> **Data shown**:

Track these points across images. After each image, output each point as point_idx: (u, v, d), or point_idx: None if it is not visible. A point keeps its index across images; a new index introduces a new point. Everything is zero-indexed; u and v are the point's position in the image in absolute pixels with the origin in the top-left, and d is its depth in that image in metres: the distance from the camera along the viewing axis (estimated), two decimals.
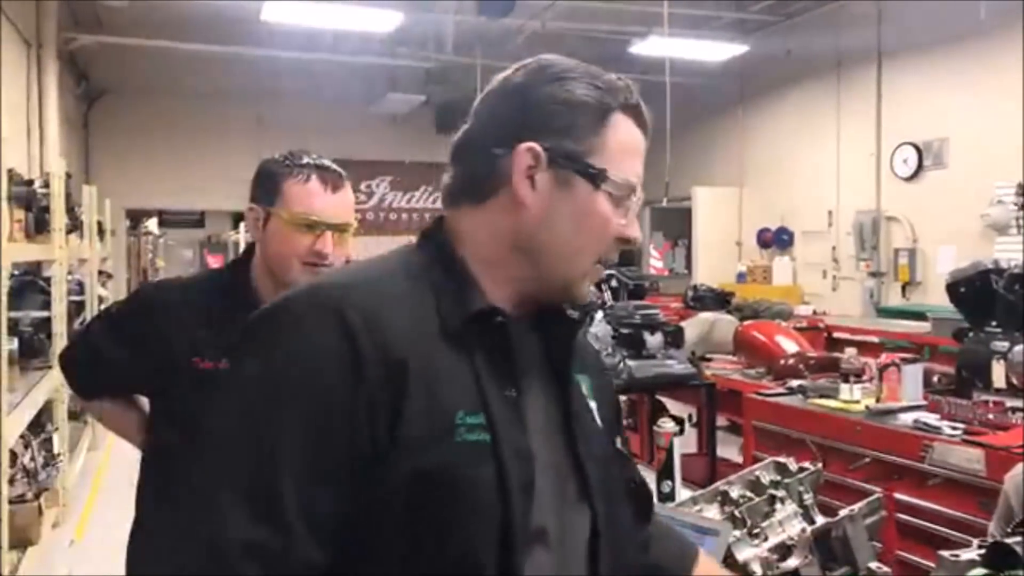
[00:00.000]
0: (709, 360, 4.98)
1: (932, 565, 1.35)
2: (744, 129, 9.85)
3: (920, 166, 7.67)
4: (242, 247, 2.60)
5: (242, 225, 9.08)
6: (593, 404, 0.97)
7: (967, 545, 2.61)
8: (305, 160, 1.56)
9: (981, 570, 1.00)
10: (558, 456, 0.88)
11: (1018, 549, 1.00)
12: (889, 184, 7.99)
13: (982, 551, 1.05)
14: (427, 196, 11.93)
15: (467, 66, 8.96)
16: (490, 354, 0.84)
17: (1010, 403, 3.28)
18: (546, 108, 0.88)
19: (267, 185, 1.55)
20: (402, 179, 11.88)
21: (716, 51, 8.56)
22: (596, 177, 0.87)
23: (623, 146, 0.89)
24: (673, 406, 5.07)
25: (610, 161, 0.88)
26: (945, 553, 1.08)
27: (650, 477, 2.34)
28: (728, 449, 4.73)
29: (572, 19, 8.51)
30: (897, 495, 2.92)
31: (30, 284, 3.80)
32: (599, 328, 2.50)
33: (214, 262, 14.05)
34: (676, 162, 7.84)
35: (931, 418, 3.03)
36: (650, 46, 8.06)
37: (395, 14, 7.26)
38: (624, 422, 5.15)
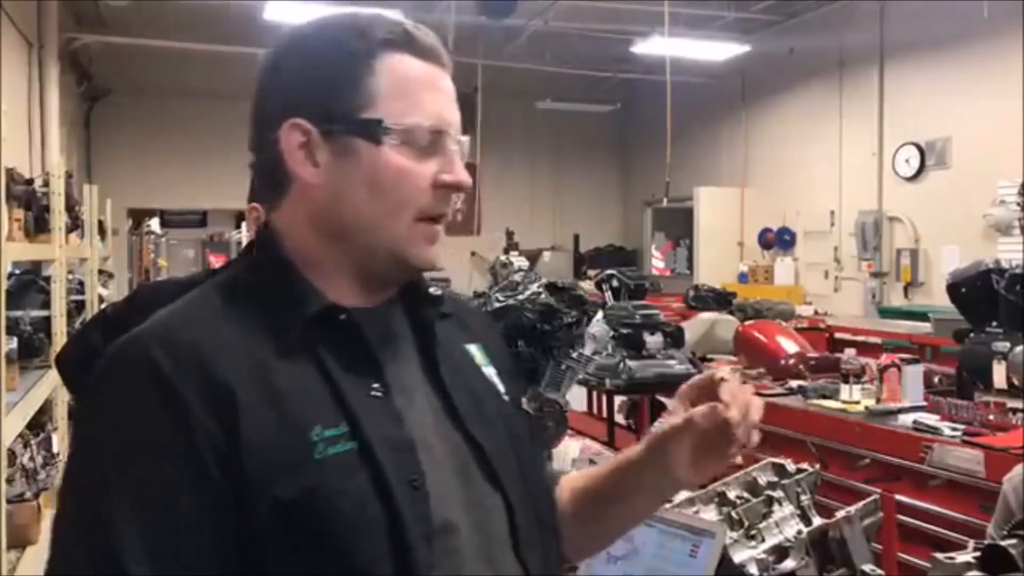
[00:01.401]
0: (710, 361, 4.96)
1: (926, 564, 1.35)
2: (746, 129, 9.83)
3: (923, 166, 7.65)
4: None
5: (243, 224, 9.08)
6: (492, 370, 0.91)
7: (965, 547, 2.59)
8: None
9: (978, 573, 0.99)
10: (454, 442, 0.81)
11: (1014, 552, 0.99)
12: (891, 184, 7.97)
13: (977, 554, 1.05)
14: None
15: (468, 66, 8.96)
16: (344, 355, 0.77)
17: (1011, 404, 3.27)
18: (300, 76, 0.80)
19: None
20: None
21: (718, 51, 8.54)
22: (373, 132, 0.78)
23: (403, 87, 0.79)
24: (671, 407, 5.07)
25: (389, 108, 0.78)
26: (940, 555, 1.07)
27: None
28: None
29: (574, 19, 8.50)
30: (897, 497, 2.91)
31: (30, 283, 3.80)
32: (598, 328, 2.50)
33: (216, 262, 14.04)
34: (678, 162, 7.84)
35: (931, 419, 3.02)
36: (652, 46, 8.05)
37: (395, 14, 7.25)
38: (624, 423, 5.10)
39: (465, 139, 0.83)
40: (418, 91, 0.80)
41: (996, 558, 1.00)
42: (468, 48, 8.98)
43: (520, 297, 2.34)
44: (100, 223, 6.76)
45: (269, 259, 0.82)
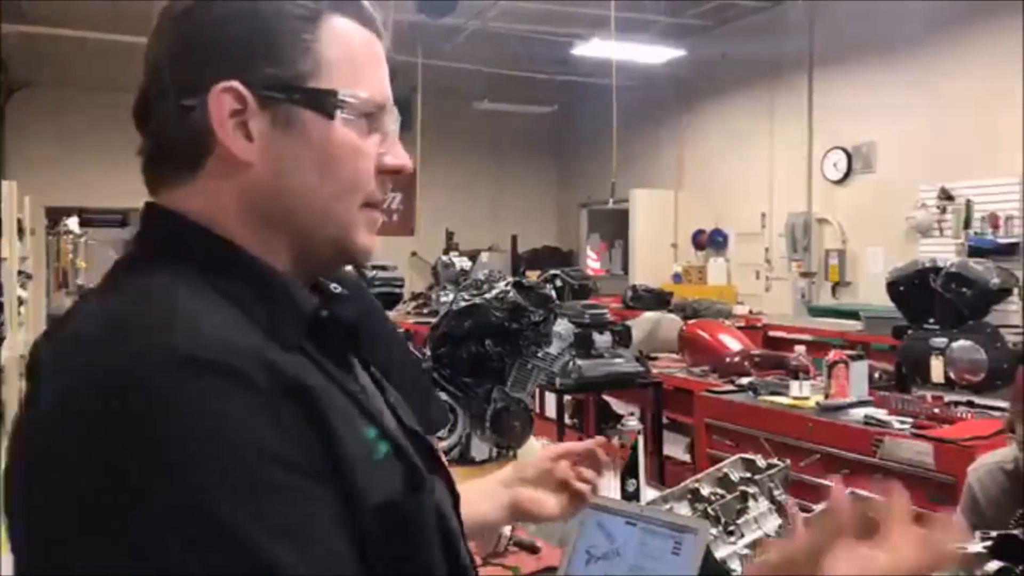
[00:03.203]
0: (655, 359, 5.02)
1: None
2: (681, 132, 10.01)
3: (849, 170, 7.91)
4: None
5: None
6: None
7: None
8: None
9: (997, 563, 1.01)
10: (403, 439, 0.76)
11: None
12: (820, 187, 8.22)
13: (987, 543, 1.06)
14: None
15: (407, 65, 8.86)
16: (330, 354, 0.69)
17: (948, 397, 3.40)
18: (235, 32, 0.67)
19: None
20: None
21: (655, 55, 8.67)
22: (326, 103, 0.68)
23: (352, 55, 0.70)
24: (617, 406, 5.11)
25: (340, 78, 0.69)
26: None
27: (610, 475, 2.33)
28: (671, 448, 4.78)
29: (513, 20, 8.51)
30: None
31: None
32: (563, 327, 2.49)
33: None
34: (615, 164, 7.93)
35: (880, 413, 3.11)
36: (592, 48, 8.12)
37: None
38: (569, 422, 5.12)
39: (396, 115, 0.75)
40: (364, 62, 0.72)
41: (1008, 547, 1.03)
42: (406, 47, 8.90)
43: (488, 296, 2.31)
44: (19, 222, 6.44)
45: (211, 251, 0.68)
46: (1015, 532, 1.02)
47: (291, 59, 0.68)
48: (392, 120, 0.74)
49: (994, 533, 1.05)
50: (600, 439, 1.25)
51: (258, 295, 0.66)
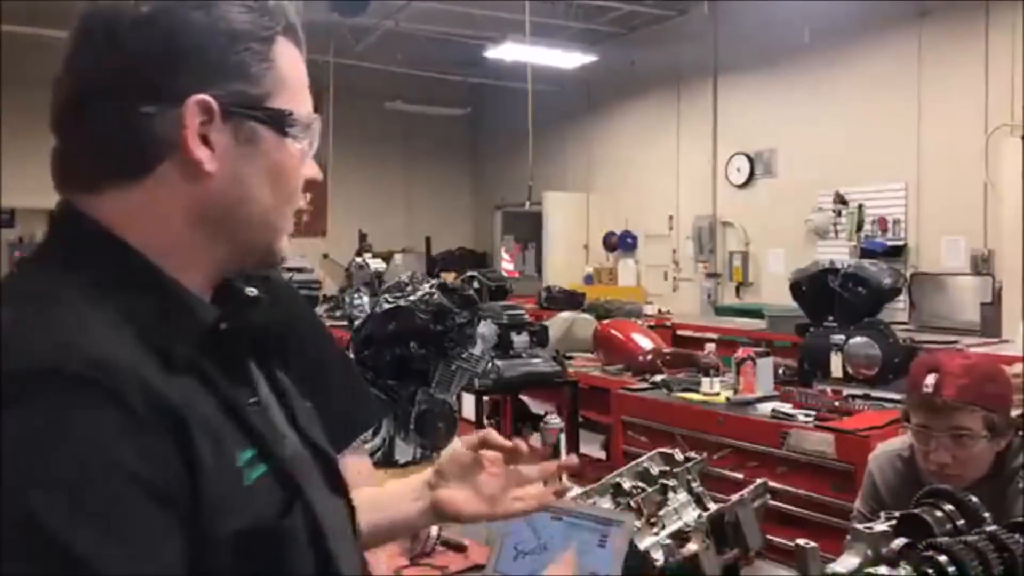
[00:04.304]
0: (570, 359, 5.10)
1: (791, 544, 1.48)
2: (591, 136, 10.19)
3: (752, 175, 8.24)
4: None
5: None
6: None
7: (826, 524, 2.81)
8: None
9: (902, 539, 1.09)
10: (303, 453, 0.78)
11: (928, 518, 1.10)
12: (724, 191, 8.53)
13: (892, 523, 1.15)
14: None
15: (319, 64, 8.72)
16: (223, 365, 0.70)
17: (846, 391, 3.59)
18: (205, 45, 0.69)
19: None
20: None
21: (567, 59, 8.81)
22: (284, 122, 0.73)
23: (296, 76, 0.76)
24: (534, 405, 5.17)
25: (290, 98, 0.74)
26: (858, 526, 1.17)
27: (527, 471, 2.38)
28: (588, 446, 4.87)
29: (426, 21, 8.49)
30: (763, 480, 3.12)
31: None
32: (486, 328, 2.52)
33: None
34: (528, 167, 8.03)
35: (785, 407, 3.26)
36: (505, 51, 8.18)
37: None
38: (487, 422, 5.12)
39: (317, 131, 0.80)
40: (303, 82, 0.77)
41: (911, 525, 1.11)
42: (319, 46, 8.76)
43: (412, 298, 2.31)
44: None
45: (110, 259, 0.68)
46: (916, 511, 1.12)
47: (257, 78, 0.72)
48: (316, 134, 0.78)
49: (898, 513, 1.14)
50: (518, 441, 1.26)
51: (153, 311, 0.67)
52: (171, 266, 0.71)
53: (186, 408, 0.63)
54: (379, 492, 1.13)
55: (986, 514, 1.07)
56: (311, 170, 0.78)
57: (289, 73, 0.74)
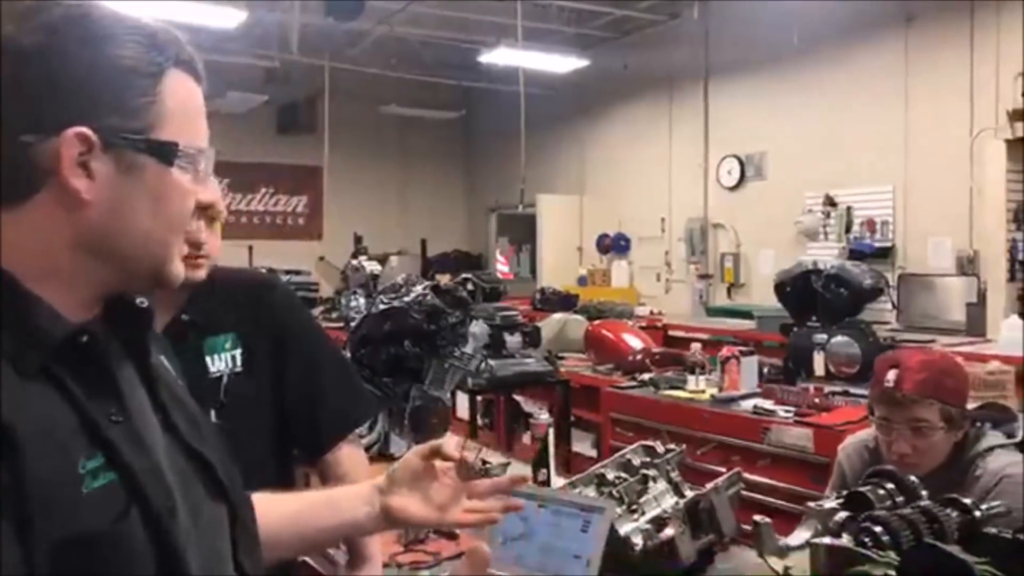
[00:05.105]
0: (562, 359, 5.21)
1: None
2: (584, 139, 10.30)
3: (743, 177, 8.34)
4: None
5: None
6: (181, 382, 0.92)
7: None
8: None
9: (844, 513, 1.19)
10: (179, 463, 0.80)
11: (870, 495, 1.21)
12: (715, 193, 8.64)
13: (841, 500, 1.26)
14: (268, 198, 11.56)
15: (314, 68, 8.83)
16: (84, 378, 0.72)
17: (827, 388, 3.71)
18: (88, 79, 0.72)
19: None
20: (240, 181, 11.47)
21: (560, 64, 8.92)
22: (167, 153, 0.77)
23: (185, 108, 0.79)
24: (526, 404, 5.27)
25: (176, 129, 0.77)
26: (812, 504, 1.28)
27: (519, 468, 2.48)
28: (579, 445, 4.97)
29: (421, 25, 8.59)
30: (736, 470, 3.23)
31: None
32: (478, 328, 2.62)
33: None
34: (524, 170, 8.13)
35: (767, 404, 3.38)
36: (499, 56, 8.29)
37: (238, 12, 7.06)
38: (481, 422, 5.24)
39: (211, 154, 0.83)
40: (195, 112, 0.81)
41: (856, 502, 1.22)
42: (313, 49, 8.87)
43: (407, 299, 2.42)
44: None
45: None
46: (861, 489, 1.22)
47: (136, 111, 0.75)
48: (208, 161, 0.82)
49: (845, 492, 1.25)
50: (457, 438, 1.36)
51: (10, 321, 0.70)
52: (47, 288, 0.73)
53: (16, 414, 0.65)
54: (331, 494, 1.18)
55: (923, 491, 1.18)
56: (207, 195, 0.84)
57: (176, 105, 0.77)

> **Exercise**:
Give the records above again in full and exactly, but exclude every picture.

> **Result of the task**:
Track these points across images. After each image, output each point as point_idx: (u, v, d), or point_idx: None if it is not visible. A point keeps its index across images; a new index introduces a new point. Everything is zero-indexed; u and v are the point's position in the image in absolute pixels with the origin in the top-left, and d is its depth in that image in metres: the distance from the camera along the viewing axis (estimated), two decimals.
[00:00.000]
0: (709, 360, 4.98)
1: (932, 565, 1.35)
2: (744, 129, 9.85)
3: (920, 166, 7.67)
4: (242, 247, 2.60)
5: (242, 225, 9.08)
6: (593, 404, 0.97)
7: (967, 545, 2.61)
8: (305, 160, 1.56)
9: (981, 570, 1.00)
10: (558, 456, 0.88)
11: (1018, 549, 1.00)
12: (889, 184, 7.99)
13: (982, 551, 1.05)
14: (427, 196, 11.93)
15: (467, 66, 8.96)
16: (490, 354, 0.84)
17: (1010, 403, 3.28)
18: (546, 108, 0.88)
19: (267, 185, 1.55)
20: (402, 179, 11.88)
21: (716, 51, 8.56)
22: (596, 177, 0.87)
23: (623, 146, 0.89)
24: (673, 406, 5.07)
25: (610, 161, 0.88)
26: (945, 553, 1.08)
27: (650, 477, 2.34)
28: (728, 449, 4.73)
29: (572, 19, 8.51)
30: (897, 495, 2.92)
31: (30, 284, 3.80)
32: (599, 328, 2.50)
33: (214, 262, 14.05)
34: (676, 162, 7.84)
35: (931, 418, 3.03)
36: (650, 46, 8.06)
37: (395, 14, 7.26)
38: (624, 422, 5.15)
[00:01.401]
0: (710, 361, 4.96)
1: (926, 564, 1.35)
2: (746, 129, 9.83)
3: (923, 166, 7.65)
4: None
5: (243, 224, 9.08)
6: (492, 370, 0.91)
7: (965, 547, 2.59)
8: None
9: (978, 573, 0.99)
10: (454, 442, 0.81)
11: (1014, 552, 0.99)
12: (891, 184, 7.97)
13: (977, 554, 1.05)
14: None
15: (468, 66, 8.96)
16: (344, 355, 0.77)
17: (1011, 404, 3.27)
18: (300, 76, 0.80)
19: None
20: None
21: (718, 51, 8.54)
22: (373, 132, 0.78)
23: (403, 87, 0.79)
24: (671, 407, 5.07)
25: (389, 108, 0.78)
26: (940, 555, 1.07)
27: None
28: None
29: (574, 19, 8.50)
30: (897, 497, 2.91)
31: (30, 283, 3.80)
32: (598, 328, 2.50)
33: (216, 262, 14.04)
34: (678, 162, 7.84)
35: (931, 419, 3.02)
36: (652, 46, 8.05)
37: (395, 14, 7.25)
38: (624, 423, 5.10)
39: (465, 139, 0.83)
40: (418, 91, 0.80)
41: (996, 558, 1.00)
42: (468, 48, 8.98)
43: (520, 297, 2.34)
44: (100, 223, 6.76)
45: (269, 259, 0.82)
[00:03.203]
0: (655, 359, 5.02)
1: None
2: (681, 132, 10.01)
3: (849, 170, 7.91)
4: None
5: None
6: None
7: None
8: None
9: (997, 563, 1.01)
10: (403, 439, 0.76)
11: None
12: (820, 187, 8.22)
13: (987, 543, 1.06)
14: None
15: (407, 65, 8.86)
16: (330, 354, 0.69)
17: (948, 397, 3.40)
18: (235, 32, 0.67)
19: None
20: None
21: (655, 55, 8.67)
22: (326, 103, 0.68)
23: (352, 55, 0.70)
24: (617, 406, 5.11)
25: (340, 78, 0.69)
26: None
27: (610, 475, 2.33)
28: (671, 448, 4.78)
29: (513, 20, 8.51)
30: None
31: None
32: (563, 327, 2.49)
33: None
34: (615, 164, 7.93)
35: (880, 413, 3.11)
36: (592, 48, 8.12)
37: None
38: (569, 422, 5.12)
39: (396, 115, 0.75)
40: (364, 62, 0.72)
41: (1008, 547, 1.03)
42: (406, 47, 8.90)
43: (488, 296, 2.31)
44: (19, 222, 6.44)
45: (211, 251, 0.68)
46: (1015, 532, 1.02)
47: (291, 59, 0.68)
48: (392, 120, 0.74)
49: (994, 533, 1.05)
50: (600, 439, 1.25)
51: (258, 295, 0.66)
[00:04.304]
0: (570, 359, 5.10)
1: (791, 544, 1.48)
2: (591, 136, 10.19)
3: (752, 175, 8.24)
4: None
5: None
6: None
7: (826, 524, 2.81)
8: None
9: (902, 539, 1.09)
10: (303, 453, 0.78)
11: (928, 518, 1.10)
12: (724, 191, 8.53)
13: (892, 523, 1.15)
14: None
15: (319, 64, 8.72)
16: (223, 365, 0.70)
17: (846, 391, 3.59)
18: (205, 45, 0.69)
19: None
20: None
21: (567, 59, 8.81)
22: (284, 122, 0.73)
23: (296, 76, 0.76)
24: (534, 405, 5.17)
25: (290, 98, 0.74)
26: (858, 526, 1.17)
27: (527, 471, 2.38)
28: (588, 446, 4.87)
29: (426, 21, 8.49)
30: (763, 480, 3.12)
31: None
32: (486, 328, 2.52)
33: None
34: (528, 167, 8.03)
35: (785, 407, 3.26)
36: (505, 51, 8.18)
37: None
38: (487, 422, 5.12)
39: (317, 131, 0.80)
40: (303, 82, 0.77)
41: (911, 525, 1.11)
42: (319, 46, 8.76)
43: (412, 298, 2.31)
44: None
45: (110, 259, 0.68)
46: (916, 511, 1.12)
47: (257, 78, 0.72)
48: (316, 134, 0.78)
49: (898, 513, 1.14)
50: (518, 441, 1.26)
51: (153, 311, 0.67)
52: (171, 266, 0.71)
53: (186, 408, 0.63)
54: (379, 492, 1.13)
55: (986, 514, 1.07)
56: (311, 170, 0.78)
57: (289, 73, 0.74)
[00:05.105]
0: (562, 359, 5.21)
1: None
2: (584, 139, 10.30)
3: (743, 177, 8.34)
4: None
5: None
6: (181, 382, 0.92)
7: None
8: None
9: (844, 513, 1.19)
10: (179, 463, 0.80)
11: (870, 495, 1.21)
12: (715, 193, 8.64)
13: (841, 500, 1.26)
14: (268, 198, 11.56)
15: (314, 68, 8.83)
16: (84, 378, 0.72)
17: (827, 388, 3.71)
18: (88, 79, 0.72)
19: None
20: (240, 181, 11.47)
21: (560, 64, 8.92)
22: (167, 153, 0.77)
23: (185, 108, 0.79)
24: (526, 404, 5.27)
25: (176, 129, 0.77)
26: (812, 504, 1.28)
27: (519, 468, 2.48)
28: (579, 445, 4.97)
29: (421, 25, 8.59)
30: (736, 470, 3.23)
31: None
32: (478, 328, 2.62)
33: None
34: (524, 170, 8.13)
35: (767, 404, 3.38)
36: (499, 56, 8.29)
37: (238, 12, 7.06)
38: (481, 422, 5.24)
39: (211, 154, 0.83)
40: (195, 112, 0.81)
41: (856, 502, 1.22)
42: (313, 49, 8.87)
43: (407, 299, 2.42)
44: None
45: None
46: (861, 489, 1.22)
47: (136, 111, 0.75)
48: (208, 161, 0.82)
49: (845, 492, 1.25)
50: (457, 438, 1.36)
51: (10, 321, 0.70)
52: (47, 288, 0.73)
53: (16, 414, 0.65)
54: (331, 494, 1.18)
55: (923, 491, 1.18)
56: (207, 195, 0.84)
57: (176, 105, 0.77)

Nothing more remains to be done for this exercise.